Camino de Uclés: history, stages and relationship with the Camino de Santiago

The pilgrimage to Uclés leads to the second most important temple dedicated to the Apostle Santiago.

Monasterio de Uclés - siete_vidas/iStock

Monasterio de Uclés - siete_vidas/iStock

The Camino de Uclés starts from the city of Madrid, however it is not part of the Jacobean routes, since its destination is not the city of Santiago de Compostela, but the Monastery of Uclés.

Despite not leading pilgrims to the most important temple dedicated to the Apostle Santiago, he directs walkers to the second most relevant temple for this saint. We are talking about the Monastery of Uclés, the second best-known building dedicated to the Apostle Santiago, behind the Cathedral of Santiago.

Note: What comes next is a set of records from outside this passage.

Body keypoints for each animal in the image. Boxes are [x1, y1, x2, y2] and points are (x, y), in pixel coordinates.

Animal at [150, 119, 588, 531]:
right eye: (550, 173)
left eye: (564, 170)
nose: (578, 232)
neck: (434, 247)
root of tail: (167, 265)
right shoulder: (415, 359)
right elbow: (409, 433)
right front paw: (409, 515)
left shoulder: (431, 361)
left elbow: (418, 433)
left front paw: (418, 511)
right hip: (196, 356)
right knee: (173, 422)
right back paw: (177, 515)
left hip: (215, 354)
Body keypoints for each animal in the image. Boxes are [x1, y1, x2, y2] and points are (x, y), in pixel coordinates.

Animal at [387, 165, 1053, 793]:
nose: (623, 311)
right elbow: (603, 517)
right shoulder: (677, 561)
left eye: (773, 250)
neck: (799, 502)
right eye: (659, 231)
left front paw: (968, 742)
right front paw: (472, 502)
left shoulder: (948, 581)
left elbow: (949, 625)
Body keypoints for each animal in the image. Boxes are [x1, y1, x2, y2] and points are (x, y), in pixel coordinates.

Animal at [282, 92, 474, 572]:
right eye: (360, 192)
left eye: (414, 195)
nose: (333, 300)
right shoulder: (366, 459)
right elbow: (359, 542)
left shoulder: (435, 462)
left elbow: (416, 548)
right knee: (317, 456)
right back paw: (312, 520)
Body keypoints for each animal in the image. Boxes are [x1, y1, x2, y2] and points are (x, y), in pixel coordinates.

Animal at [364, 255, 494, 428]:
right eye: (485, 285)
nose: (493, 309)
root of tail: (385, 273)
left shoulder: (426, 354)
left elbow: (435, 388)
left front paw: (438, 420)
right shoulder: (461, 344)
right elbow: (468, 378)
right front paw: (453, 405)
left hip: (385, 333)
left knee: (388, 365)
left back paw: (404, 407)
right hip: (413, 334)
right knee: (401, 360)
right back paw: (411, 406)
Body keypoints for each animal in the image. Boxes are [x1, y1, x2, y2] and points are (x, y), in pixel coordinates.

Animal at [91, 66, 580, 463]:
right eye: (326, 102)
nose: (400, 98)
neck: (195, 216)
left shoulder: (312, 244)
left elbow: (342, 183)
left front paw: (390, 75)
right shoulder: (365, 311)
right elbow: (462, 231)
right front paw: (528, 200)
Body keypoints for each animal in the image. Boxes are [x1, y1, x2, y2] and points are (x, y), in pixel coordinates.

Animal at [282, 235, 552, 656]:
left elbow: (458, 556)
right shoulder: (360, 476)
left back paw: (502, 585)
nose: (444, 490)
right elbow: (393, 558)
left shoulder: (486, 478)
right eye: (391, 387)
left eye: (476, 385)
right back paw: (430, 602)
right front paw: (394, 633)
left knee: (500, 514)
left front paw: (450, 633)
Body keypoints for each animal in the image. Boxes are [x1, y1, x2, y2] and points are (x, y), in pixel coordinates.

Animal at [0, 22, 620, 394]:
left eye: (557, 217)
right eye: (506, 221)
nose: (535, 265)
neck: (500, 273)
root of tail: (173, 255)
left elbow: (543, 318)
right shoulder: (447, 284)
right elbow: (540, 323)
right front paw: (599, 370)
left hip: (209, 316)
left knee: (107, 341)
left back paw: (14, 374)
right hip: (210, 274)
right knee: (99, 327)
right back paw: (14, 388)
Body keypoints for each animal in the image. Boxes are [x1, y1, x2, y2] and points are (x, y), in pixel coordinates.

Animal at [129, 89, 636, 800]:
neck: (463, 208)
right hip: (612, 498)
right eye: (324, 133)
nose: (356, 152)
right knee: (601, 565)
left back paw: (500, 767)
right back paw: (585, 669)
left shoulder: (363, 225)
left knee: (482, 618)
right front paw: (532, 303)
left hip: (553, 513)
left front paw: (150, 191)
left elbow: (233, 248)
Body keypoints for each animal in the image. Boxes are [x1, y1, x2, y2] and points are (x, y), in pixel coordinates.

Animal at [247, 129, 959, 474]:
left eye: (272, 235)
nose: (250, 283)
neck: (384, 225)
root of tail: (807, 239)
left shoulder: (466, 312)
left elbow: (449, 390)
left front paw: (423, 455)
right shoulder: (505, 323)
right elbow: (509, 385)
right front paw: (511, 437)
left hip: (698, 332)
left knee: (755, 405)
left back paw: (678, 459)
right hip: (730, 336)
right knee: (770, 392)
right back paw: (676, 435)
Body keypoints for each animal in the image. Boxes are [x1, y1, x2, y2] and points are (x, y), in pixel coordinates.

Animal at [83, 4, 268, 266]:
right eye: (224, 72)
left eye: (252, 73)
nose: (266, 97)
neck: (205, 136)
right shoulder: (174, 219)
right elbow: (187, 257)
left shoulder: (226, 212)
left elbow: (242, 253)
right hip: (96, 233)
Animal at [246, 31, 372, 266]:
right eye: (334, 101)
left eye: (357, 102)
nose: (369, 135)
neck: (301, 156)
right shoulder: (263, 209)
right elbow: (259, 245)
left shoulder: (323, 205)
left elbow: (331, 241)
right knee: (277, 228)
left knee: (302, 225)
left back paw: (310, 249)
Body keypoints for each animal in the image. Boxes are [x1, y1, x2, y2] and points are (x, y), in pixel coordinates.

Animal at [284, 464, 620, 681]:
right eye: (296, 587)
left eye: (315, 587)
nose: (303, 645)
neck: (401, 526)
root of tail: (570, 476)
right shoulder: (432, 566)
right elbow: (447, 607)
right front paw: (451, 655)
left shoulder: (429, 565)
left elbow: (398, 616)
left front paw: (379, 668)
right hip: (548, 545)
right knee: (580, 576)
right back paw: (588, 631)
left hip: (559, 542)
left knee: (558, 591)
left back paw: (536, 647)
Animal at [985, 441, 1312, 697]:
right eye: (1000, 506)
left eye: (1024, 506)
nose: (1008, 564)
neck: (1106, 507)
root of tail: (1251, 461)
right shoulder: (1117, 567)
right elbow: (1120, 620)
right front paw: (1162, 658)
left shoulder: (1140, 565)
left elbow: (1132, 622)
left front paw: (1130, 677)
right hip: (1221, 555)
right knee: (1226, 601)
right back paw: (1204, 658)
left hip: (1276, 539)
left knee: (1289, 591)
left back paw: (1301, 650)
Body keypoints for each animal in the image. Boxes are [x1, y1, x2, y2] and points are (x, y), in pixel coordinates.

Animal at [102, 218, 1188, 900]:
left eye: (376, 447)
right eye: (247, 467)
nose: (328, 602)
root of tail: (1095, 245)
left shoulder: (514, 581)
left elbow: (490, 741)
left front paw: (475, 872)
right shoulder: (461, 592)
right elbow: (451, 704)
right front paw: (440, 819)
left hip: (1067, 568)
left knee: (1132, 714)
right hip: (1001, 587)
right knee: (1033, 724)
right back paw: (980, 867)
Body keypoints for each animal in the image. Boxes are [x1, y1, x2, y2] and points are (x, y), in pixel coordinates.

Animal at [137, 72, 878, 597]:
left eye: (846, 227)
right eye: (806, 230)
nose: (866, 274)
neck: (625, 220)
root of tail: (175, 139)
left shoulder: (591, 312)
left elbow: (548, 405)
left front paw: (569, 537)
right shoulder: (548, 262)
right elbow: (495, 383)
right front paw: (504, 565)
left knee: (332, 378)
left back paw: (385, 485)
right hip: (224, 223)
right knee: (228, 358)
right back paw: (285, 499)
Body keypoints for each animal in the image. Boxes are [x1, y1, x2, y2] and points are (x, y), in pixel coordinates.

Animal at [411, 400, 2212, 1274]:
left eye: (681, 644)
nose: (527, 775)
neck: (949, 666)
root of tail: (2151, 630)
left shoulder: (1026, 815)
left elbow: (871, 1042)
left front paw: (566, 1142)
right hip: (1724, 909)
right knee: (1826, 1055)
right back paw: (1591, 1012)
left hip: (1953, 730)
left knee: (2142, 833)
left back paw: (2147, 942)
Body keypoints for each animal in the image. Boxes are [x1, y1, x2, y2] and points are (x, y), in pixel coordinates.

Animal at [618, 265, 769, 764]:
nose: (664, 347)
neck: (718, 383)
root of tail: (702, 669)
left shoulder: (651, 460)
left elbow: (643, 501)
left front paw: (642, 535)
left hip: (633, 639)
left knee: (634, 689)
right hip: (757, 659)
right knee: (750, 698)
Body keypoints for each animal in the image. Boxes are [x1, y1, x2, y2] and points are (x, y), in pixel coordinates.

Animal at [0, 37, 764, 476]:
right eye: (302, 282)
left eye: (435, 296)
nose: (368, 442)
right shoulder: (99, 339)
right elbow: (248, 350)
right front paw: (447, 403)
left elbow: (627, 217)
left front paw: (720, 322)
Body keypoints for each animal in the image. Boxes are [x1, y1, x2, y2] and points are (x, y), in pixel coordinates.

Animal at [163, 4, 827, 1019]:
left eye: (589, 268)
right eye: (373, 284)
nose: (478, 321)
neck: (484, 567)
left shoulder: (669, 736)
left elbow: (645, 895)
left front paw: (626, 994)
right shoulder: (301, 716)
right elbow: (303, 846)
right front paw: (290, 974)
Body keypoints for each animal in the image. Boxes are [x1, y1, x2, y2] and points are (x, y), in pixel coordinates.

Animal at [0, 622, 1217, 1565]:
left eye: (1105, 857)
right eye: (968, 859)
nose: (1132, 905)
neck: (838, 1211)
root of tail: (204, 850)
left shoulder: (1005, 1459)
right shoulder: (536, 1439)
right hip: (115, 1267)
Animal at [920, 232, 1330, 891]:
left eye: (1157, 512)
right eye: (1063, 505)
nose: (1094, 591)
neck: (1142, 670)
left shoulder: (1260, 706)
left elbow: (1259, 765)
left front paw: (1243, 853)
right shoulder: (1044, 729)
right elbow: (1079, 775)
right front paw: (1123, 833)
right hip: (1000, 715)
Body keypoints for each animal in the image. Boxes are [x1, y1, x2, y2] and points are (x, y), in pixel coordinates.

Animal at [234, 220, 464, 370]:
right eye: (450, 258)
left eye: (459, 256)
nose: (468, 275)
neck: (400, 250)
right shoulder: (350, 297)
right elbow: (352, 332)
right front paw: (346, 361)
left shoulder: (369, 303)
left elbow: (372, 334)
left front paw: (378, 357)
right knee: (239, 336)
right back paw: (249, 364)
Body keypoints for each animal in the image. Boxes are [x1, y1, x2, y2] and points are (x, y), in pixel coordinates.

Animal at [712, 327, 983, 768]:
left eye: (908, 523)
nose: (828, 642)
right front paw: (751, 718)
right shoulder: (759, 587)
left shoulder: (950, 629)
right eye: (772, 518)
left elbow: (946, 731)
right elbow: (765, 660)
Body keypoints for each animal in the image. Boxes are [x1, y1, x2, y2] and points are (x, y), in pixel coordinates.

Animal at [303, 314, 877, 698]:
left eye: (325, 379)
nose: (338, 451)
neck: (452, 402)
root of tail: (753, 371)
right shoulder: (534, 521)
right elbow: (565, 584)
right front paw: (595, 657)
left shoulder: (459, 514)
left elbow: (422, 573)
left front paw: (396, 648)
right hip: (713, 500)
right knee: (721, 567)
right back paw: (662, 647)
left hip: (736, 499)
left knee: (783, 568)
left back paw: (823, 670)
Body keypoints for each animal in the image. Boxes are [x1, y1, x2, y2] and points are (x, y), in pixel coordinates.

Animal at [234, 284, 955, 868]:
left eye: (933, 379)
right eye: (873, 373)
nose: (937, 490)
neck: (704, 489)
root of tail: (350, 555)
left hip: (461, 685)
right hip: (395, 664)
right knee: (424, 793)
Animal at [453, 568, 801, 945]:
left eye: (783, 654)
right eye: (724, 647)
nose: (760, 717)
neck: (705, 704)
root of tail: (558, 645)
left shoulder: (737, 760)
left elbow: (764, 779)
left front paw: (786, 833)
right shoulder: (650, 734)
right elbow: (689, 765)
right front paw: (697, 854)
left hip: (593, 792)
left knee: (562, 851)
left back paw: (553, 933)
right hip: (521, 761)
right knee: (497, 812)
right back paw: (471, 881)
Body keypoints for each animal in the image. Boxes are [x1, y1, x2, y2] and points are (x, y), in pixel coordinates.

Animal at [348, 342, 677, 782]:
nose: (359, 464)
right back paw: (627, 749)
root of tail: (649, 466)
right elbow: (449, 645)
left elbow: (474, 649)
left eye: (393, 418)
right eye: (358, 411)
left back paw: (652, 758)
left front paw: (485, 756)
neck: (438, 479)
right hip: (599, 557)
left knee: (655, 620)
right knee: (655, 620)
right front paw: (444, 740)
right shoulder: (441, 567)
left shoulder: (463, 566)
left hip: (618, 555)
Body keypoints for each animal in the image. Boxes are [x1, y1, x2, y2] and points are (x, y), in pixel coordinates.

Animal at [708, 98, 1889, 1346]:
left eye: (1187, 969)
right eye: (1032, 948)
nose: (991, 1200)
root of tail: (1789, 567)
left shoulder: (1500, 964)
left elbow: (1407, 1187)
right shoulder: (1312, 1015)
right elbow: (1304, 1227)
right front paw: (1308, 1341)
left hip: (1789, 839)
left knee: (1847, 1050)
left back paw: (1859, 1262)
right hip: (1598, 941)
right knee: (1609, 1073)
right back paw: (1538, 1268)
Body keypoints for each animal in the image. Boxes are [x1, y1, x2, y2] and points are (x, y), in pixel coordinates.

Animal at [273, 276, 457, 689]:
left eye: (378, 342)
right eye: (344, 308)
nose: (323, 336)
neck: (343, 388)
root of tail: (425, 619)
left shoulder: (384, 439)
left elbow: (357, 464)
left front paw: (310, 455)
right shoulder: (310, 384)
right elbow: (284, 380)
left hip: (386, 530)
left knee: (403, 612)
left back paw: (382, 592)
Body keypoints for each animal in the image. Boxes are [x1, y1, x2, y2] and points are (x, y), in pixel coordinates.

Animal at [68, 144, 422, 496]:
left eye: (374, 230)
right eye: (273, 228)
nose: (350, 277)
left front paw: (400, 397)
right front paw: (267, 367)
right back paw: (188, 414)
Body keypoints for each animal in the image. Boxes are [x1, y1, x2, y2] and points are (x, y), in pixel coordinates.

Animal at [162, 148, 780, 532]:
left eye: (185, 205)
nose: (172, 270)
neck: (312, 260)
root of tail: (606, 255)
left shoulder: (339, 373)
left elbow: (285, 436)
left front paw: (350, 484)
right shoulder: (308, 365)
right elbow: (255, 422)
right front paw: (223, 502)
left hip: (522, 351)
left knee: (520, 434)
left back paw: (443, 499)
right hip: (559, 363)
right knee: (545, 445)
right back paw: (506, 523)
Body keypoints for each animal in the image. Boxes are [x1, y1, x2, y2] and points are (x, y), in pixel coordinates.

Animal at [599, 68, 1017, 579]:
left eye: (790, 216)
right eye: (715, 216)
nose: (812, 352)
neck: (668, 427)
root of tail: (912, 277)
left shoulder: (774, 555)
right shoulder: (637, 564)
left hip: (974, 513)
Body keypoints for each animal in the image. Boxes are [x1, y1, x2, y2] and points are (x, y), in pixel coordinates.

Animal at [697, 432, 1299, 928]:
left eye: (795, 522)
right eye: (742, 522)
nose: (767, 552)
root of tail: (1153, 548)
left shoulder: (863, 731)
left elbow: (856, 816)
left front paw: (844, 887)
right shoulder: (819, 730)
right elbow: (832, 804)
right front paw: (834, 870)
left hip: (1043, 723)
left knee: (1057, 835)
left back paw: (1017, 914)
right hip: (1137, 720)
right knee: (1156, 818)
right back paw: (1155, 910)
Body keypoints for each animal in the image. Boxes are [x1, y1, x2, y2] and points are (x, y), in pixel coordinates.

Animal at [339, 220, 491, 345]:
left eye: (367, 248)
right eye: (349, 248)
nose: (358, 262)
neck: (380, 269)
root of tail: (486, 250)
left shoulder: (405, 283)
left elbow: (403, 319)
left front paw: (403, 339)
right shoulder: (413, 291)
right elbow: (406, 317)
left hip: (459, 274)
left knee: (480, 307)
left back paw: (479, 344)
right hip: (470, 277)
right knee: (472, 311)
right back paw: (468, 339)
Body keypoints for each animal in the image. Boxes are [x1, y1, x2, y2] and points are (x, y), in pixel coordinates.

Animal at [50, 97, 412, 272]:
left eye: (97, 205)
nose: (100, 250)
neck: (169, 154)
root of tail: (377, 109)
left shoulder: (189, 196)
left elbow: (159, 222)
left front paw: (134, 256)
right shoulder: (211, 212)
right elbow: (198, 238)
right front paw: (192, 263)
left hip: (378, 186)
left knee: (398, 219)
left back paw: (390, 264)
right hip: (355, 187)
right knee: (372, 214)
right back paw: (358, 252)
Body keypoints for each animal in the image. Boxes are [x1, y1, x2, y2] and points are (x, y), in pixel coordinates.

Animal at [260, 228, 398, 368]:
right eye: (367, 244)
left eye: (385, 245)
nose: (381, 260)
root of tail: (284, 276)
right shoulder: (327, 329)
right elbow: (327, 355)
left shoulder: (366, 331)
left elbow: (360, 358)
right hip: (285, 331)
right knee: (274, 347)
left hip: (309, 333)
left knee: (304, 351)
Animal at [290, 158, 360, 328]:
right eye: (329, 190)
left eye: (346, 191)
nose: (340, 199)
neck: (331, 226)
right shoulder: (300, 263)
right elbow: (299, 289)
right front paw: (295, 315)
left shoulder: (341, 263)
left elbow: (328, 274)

The history of the Camino de Uclés

The Monastery of Uclés is also called the Monastery of Santiago, in honor of the apostle. It is located in the town of Uclés, in the province of Cuenca. Thanks to Manuel Rossi, the recuperator of this route, today we can enjoy this wonderful path.

Created in the 10th century by the Order of Santiago, it adopted the mission from the 12th century to protect pilgrims on the Camino de Santiago, and fight against Muslims. Thanks to this fortress, the Christians managed to defend themselves until the end of the 15th century Reconquest. Once the conflicts between Christians and Muslims ended, the castle lost its military function and became a monastic construction.

Two centuries after the works to convert the castle into a monastic construction were completed, the Santiago Knights settled. However, difficult times awaited the Monastery of Uclés, since in the 19th century it was damaged by the Napoleonic empire in the famous Battle of Uclés. At the end of the century, the order of Santiago was forced to leave the temple due to the confiscation of Mendizábal. In 1936, with the arrival of the Spanish Civil War and the temple on the Republican side, it was transformed into a hospital. At the end of the war, the deteriorated facilities were used as a prison.

Later, the Diocese of Cuenca claimed the monastery to use it as a place to train people with a priestly vocation. Since then, it is also known as "El Escorial de La Mancha", and has become a relevant point of interest in the province.

Stages the Camino de Uclés

It is not a difficult route to complete, most of the days are about 10 kilometers long. Almost the entire route is pedestrian and greenway, which makes it possible to do the Camino by bicycle and is also accessible for people in wheelchairs.

Despite the fact that the journey is divided into 11 stages by the location of the towns to be able to seal the credential, it could be perfectly completed in 6.

  • Madrid - Rivas VaciaMadrid (28.6 kilometers)

  • Rivas VaciaMadrid - La Poveda (4.3 kilometers)

  • La Poveda - Arganda del Rey (3.6 kilometers)

  • Arganda del Rey - Morata de Tajuña (17.8 kilometers)

  • Morata de Tajuña - Perales de Tajuña (7.1 kilometers)

  • Perales de Tajuña - Tielmes (8.3 kilometers)

  • Tielmes - Carabaña (9.2 kilometers)

  • Carabaña - Estremera (15.9 kilometers)

  • Estremera - Barajas de Melo (26.2 kilometers)

  • Barajas de Melo - Huelves (13.9 km)

  • Huelves - Uclés Monastery (9 kilometers)

Vista desde el Monasterio de Uclés - siete_vidas/iStock

Vista desde el Monasterio de Uclés - siete_vidas/iStock

Relationship with the Camino de Santiago

In April 2011, the Camino de Uclés was inaugurated again, after being forgotten for centuries. Manuel Rossi, the man who revived this route again, was dedicated to finding and revitalizing the old roads.

In 2010, a priest from Cuenca told him about the Camino de Uclés and he did not think about it and began his journey. However, after having reactivated the Camino de Uclés, his work did not end there as he began to signal the Camino de Uclés.

Its signs are characterized by having red arrows and the cross of Santiago, which can be seen throughout the journey. In addition, he also created the credential used for this Camino, the so-called "Uclessiana".

Currently the layout of the Camino de Uclés is as similar as possible to the original. With a route of almost 145 kilometers and divided into 11 stages, in which the official Uclessiana credential can be stamped by each town.

As for the signs, the Camino presents good indications thanks to Manuel Rossi. To make the Camino from Madrid to the Monastery of Uclés, pilgrims will find the signs for Manuel Rossi, while if they do it in reverse, the classic ones of the Camino de Santiago, yellow arrows and scallops will appear.